Here in Queensland it’s a couple of years since the State finally passed the ‘Deeming Legislation’ providing an automatic acceptance of liability for contributing to a certain range of cancers in firefighters.
It’s an obscenity that emergency workers are still required to fight through the courts for just compensation and support when diagnosed with PTSD. Sufferers are particularly vulnerable within the adversarial court system, and many will be unable to take their case forward. Very much a case of ‘blaming the victim’.
I have colleagues and friends who have been shamed by the system into concealing their condition. The repat system appears to treat defense personnel a little better. It’s time the same services were extended automatically to police and emergency service personnel.

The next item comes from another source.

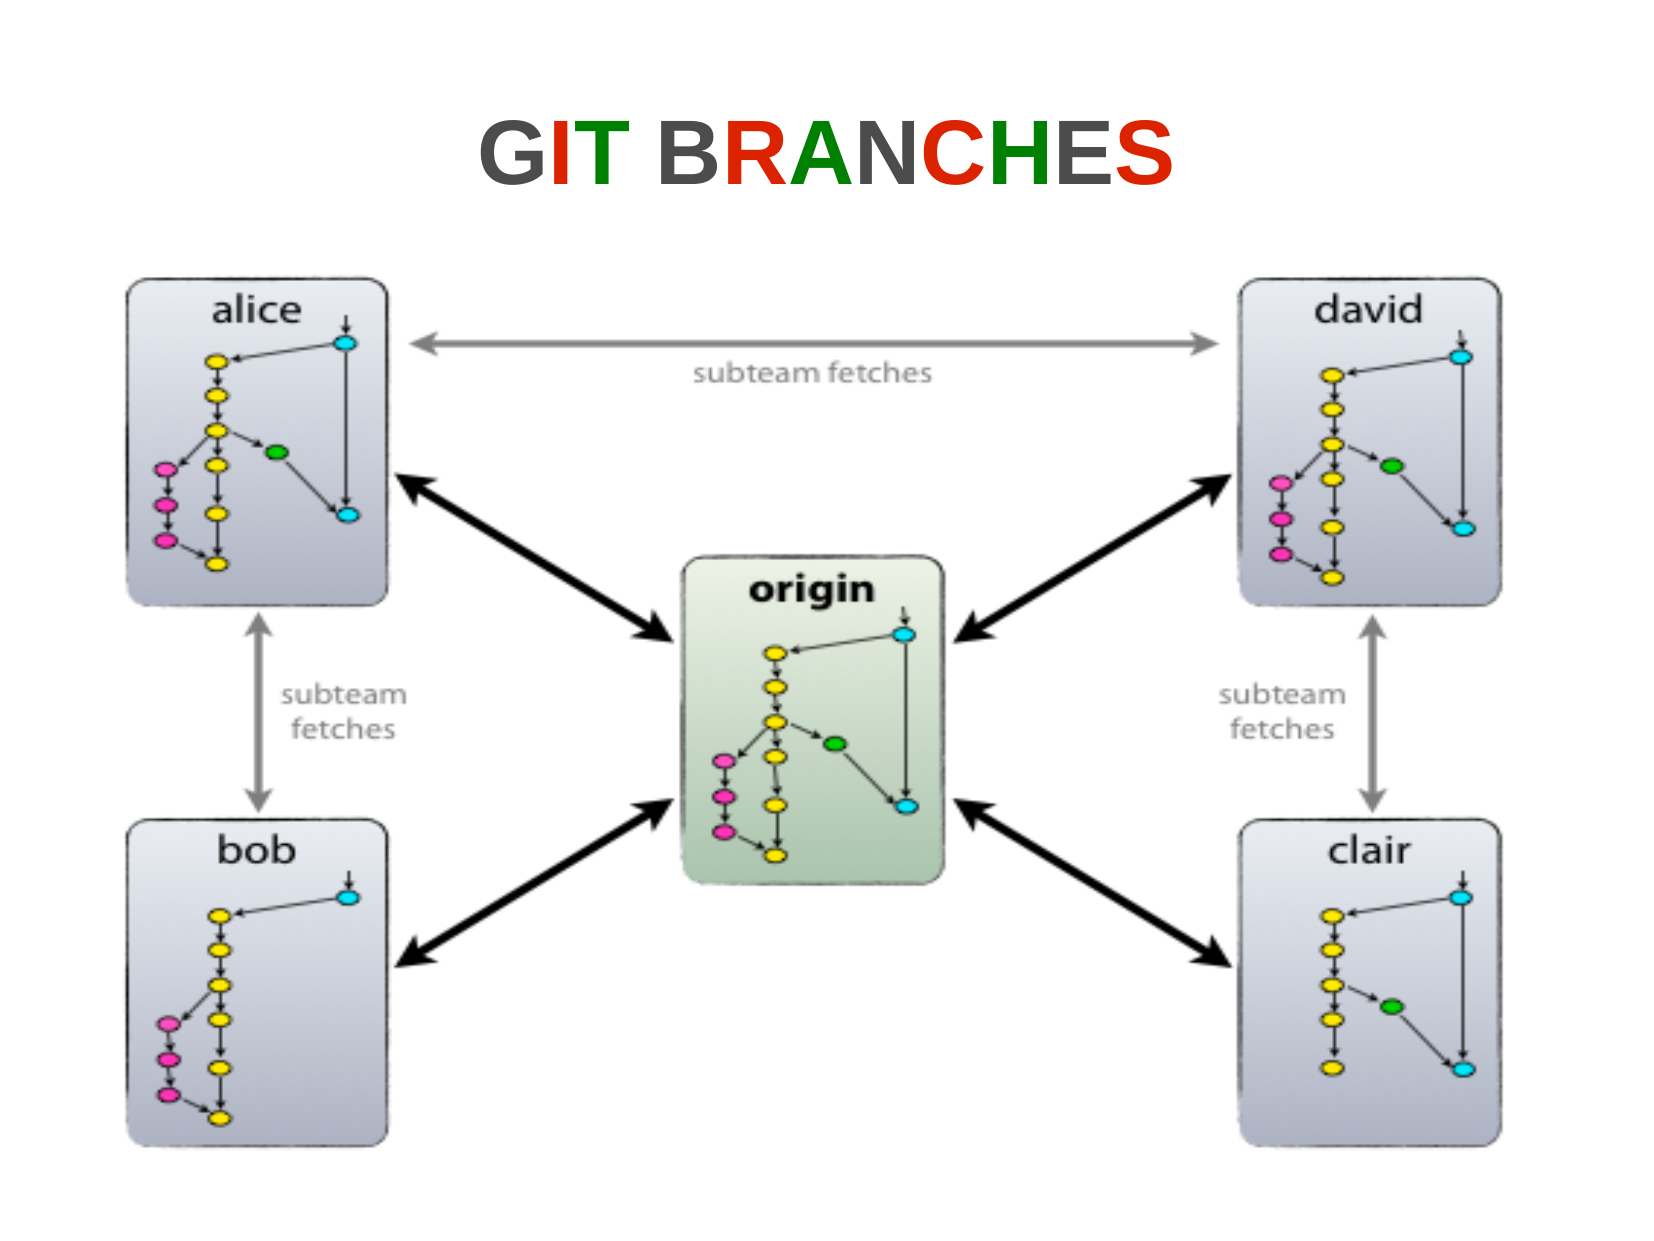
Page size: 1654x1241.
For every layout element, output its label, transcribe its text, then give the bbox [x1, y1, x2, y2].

title GIT BRANCHES [82, 49, 1571, 257]
picture [118, 271, 1512, 1158]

I feel desperately for all workers who suffer PTSD as a consequence of their work environment and it would be natural to conclude that there are many workers today currently suffering PTSD who are still turning up for work and facing extreme pressure from their superiors because they are not coping and their productivity is down. I personally recall former work colleagues who committed suicide as a result of tremendous stress In the workplace resulting in PTSD. Unfortunately the culture of BURN THEM OUT AND KICK THEM OUT AND REPLACE THEM is alive and well and the casualties of this culture are treated with disdain because they are labelled as defective and weak and become totally isolated and ostracised. In many cases their relationships disintegrate and they become separated from their families and find themselves totally alienated from society because they became DAMAGED GOODS as a result of too much exposure to incredible trauma and extreme danger and mind numbing stress and total lack of support from management.

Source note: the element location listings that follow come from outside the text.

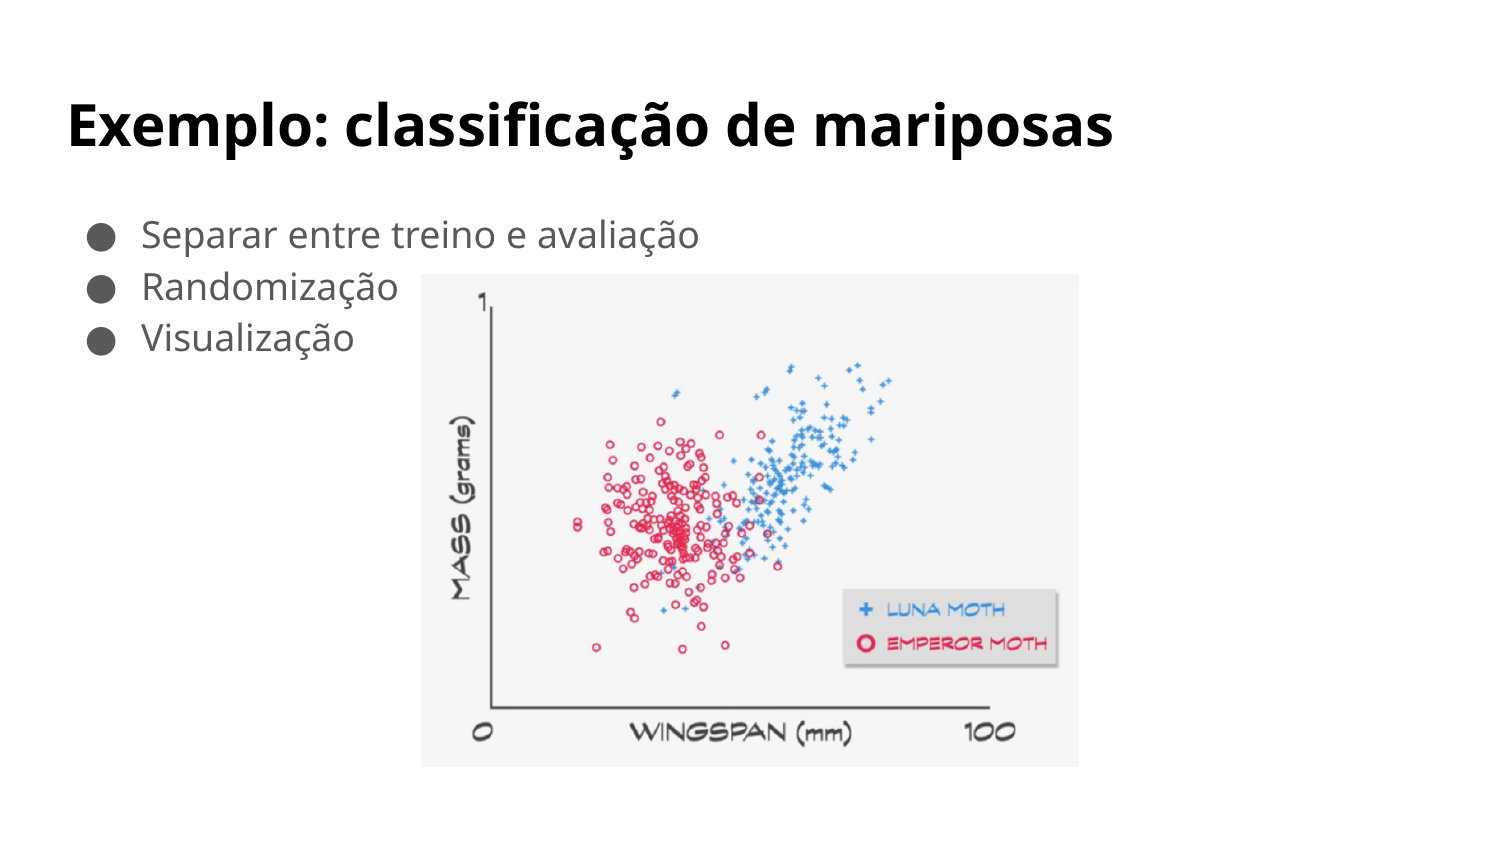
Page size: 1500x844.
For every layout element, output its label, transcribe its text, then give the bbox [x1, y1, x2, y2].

list Separar entre treino e avaliação Randomização Visualização [51, 189, 1449, 750]
picture [421, 274, 1079, 767]
title Exemplo: classificação de mariposas [51, 72, 1449, 167]
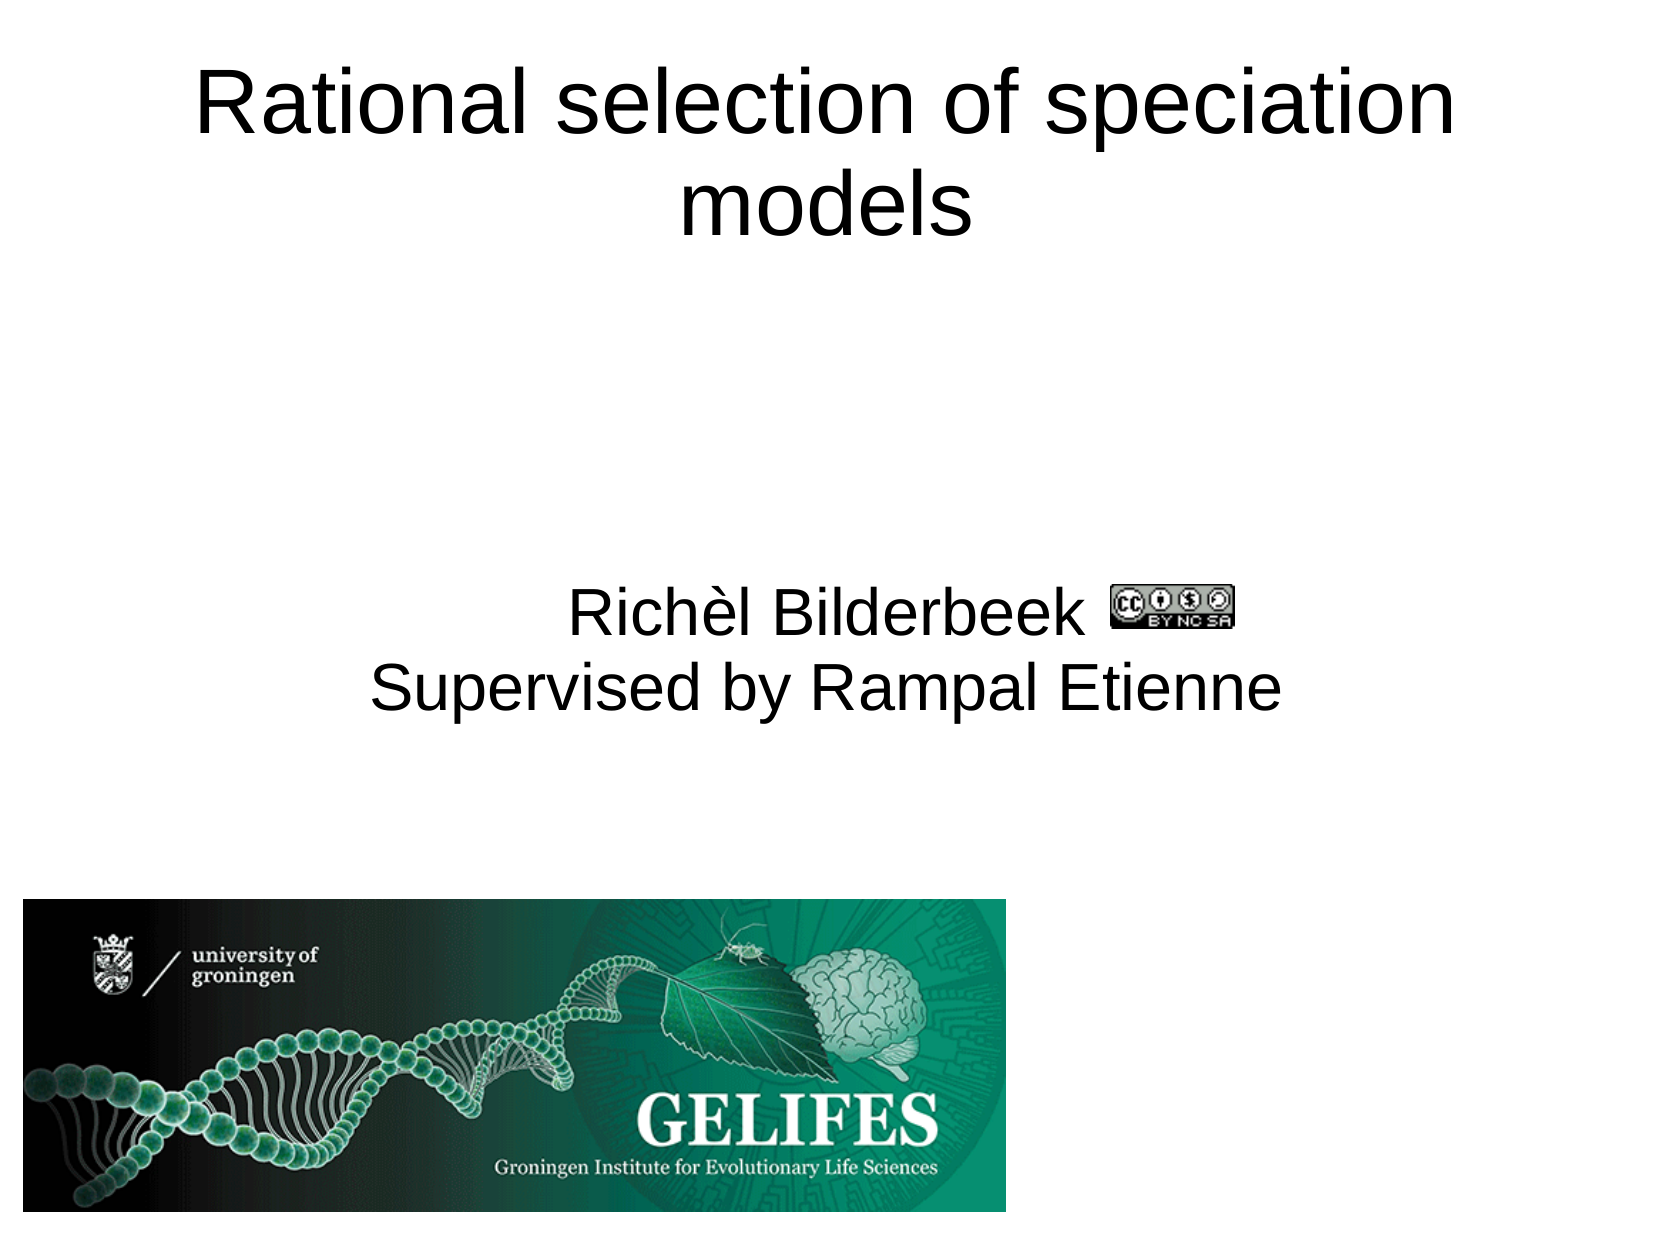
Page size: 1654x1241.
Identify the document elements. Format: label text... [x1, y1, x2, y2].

picture [1110, 584, 1235, 629]
picture [23, 899, 1006, 1212]
title Rational selection of speciation models [82, 49, 1571, 257]
subtitle Richèl Bilderbeek Supervised by Rampal Etienne [82, 290, 1571, 1010]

Barron (2010) identified that the ratio of NSWP homicides to work related suicides was 1 : 5 (or 8:41). Placing this in context, the ADF ratio for combat deaths to suicides is 1 : 6 (or 56:373). ADF statistics include personnel who commit suicide after leaving the ADF. Barron could not track retired police. Clearly there is a very real probability that NSWP (and all first responder work related suicides) may be higher than the ADF rate
There is a call for a Royal Commission into ADF PTSD to be deicded after Christmas by the Prime Minister. I would argue that any Royal Commission should be extended to include all first responders, after all the ADF in one view are Australia’s international first responders (AFP national first responders etc.).

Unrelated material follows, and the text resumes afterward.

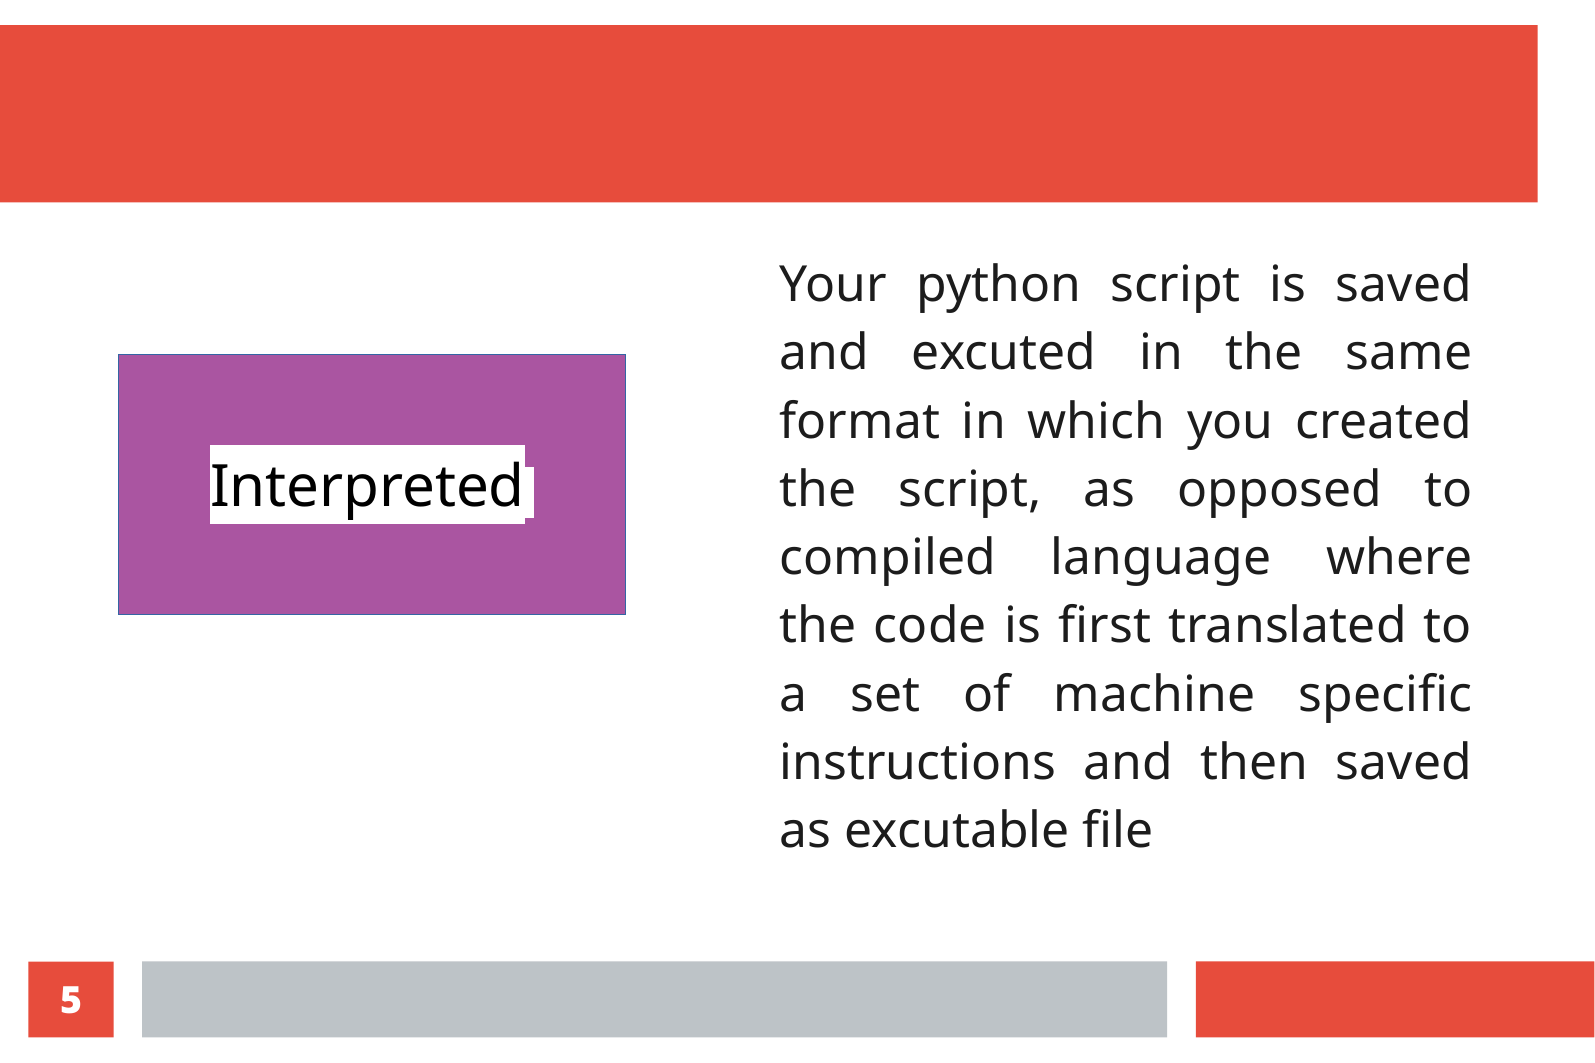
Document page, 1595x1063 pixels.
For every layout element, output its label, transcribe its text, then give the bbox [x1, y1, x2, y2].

text_box Interpreted [118, 354, 626, 615]
list Your python script is saved and excuted in the same format in which you created the script, as opposed to compiled language where the code is first translated to a set of machine specific instructions and then saved as excutable file [779, 248, 1474, 875]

By covering up and/or not acting on the impact of mental health within first responder agencies it is my view that first responder agencies will be to PTSD what Jaems Hardie Industries was to asbestos.
I think there is a legal argument supporting this opinion under current WHS legislation which as a criminal code must have greater weight than civil juridistiction case law.
Based on the limited research it can be said that NSWP kill more cops than crooks. The sad thing about this statement is not that it may be true; but there is no evidence to refute the claim.